═════ TEXT PASSAGE

At step 412, the networking device provides network resources at this priority level to the priority application, and at step 414, the networking device maintains provision of such resources at the priority level for the duration of the scheduled event. In some embodiments, the networking device provisions the resources dynamically (e.g., adjusts the QoS parameters to provision the application at an adjusted priority level). For example, if the total network usage at some point during the scheduled event exceeds or is anticipated to exceed the threshold network capacity (e.g., due to a new competing request for network priority by another application, unscheduled applications suddenly consuming bandwidth, issues in the networking equipment or user devices such as hardware failures, etc.), the network is no longer be able to continue provisioning the priority application at the current priority level. Accordingly, the priority level may be adjusted (e.g., to a lower priority level). and (e.g., throttle).

At step 416, when the time period of the scheduled event has ended, the process instructs the networking device to release the network resource, such that network resources are available for other applications. In another embodiment, network resources may be released when the priority application has terminated, for example, if an event ends earlier or later than scheduled.

In some embodiments, at step 418, the networking device returns to its network QoS parameters prior to the adjustments made from the reconsideration request. In another embodiment, the network QoS parameters of the networking device remain at the current priority level until another application transmits a reconfiguration request.

══════════
═════ SOURCE EXCERPT

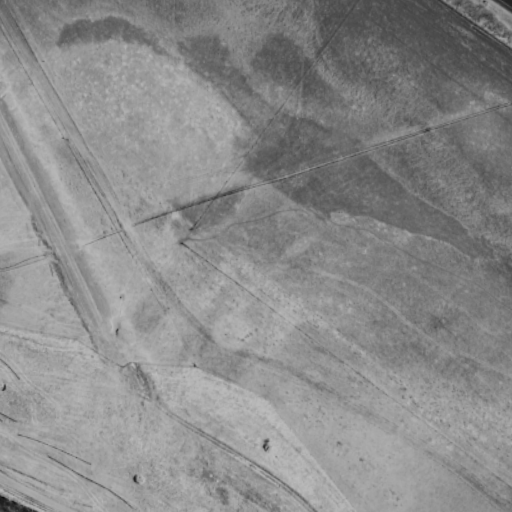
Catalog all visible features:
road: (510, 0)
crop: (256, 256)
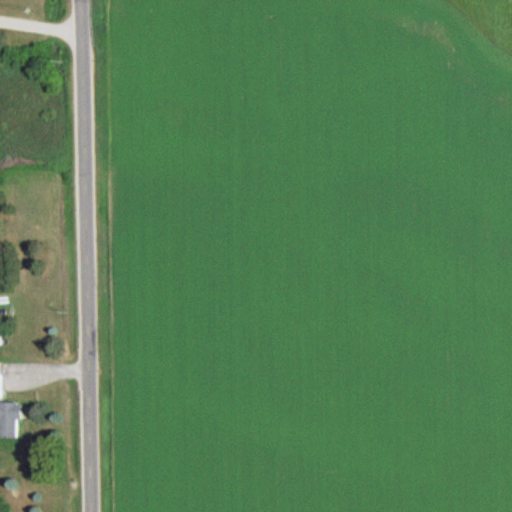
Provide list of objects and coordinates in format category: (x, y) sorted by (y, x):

══════════

WORK TO COMPLETE
Rewrite the passage on network priority, starting at "At step 416, when" and ending at "later than scheduled.", with "priority application" changed to "prioritized application".

FINAL RESULT
At step 416, when the time period of the scheduled event has ended, the process instructs the networking device to release the network resource, such that network resources are available for other applications. In another embodiment, network resources may be released when the prioritized application has terminated, for example, if an event ends earlier or later than scheduled.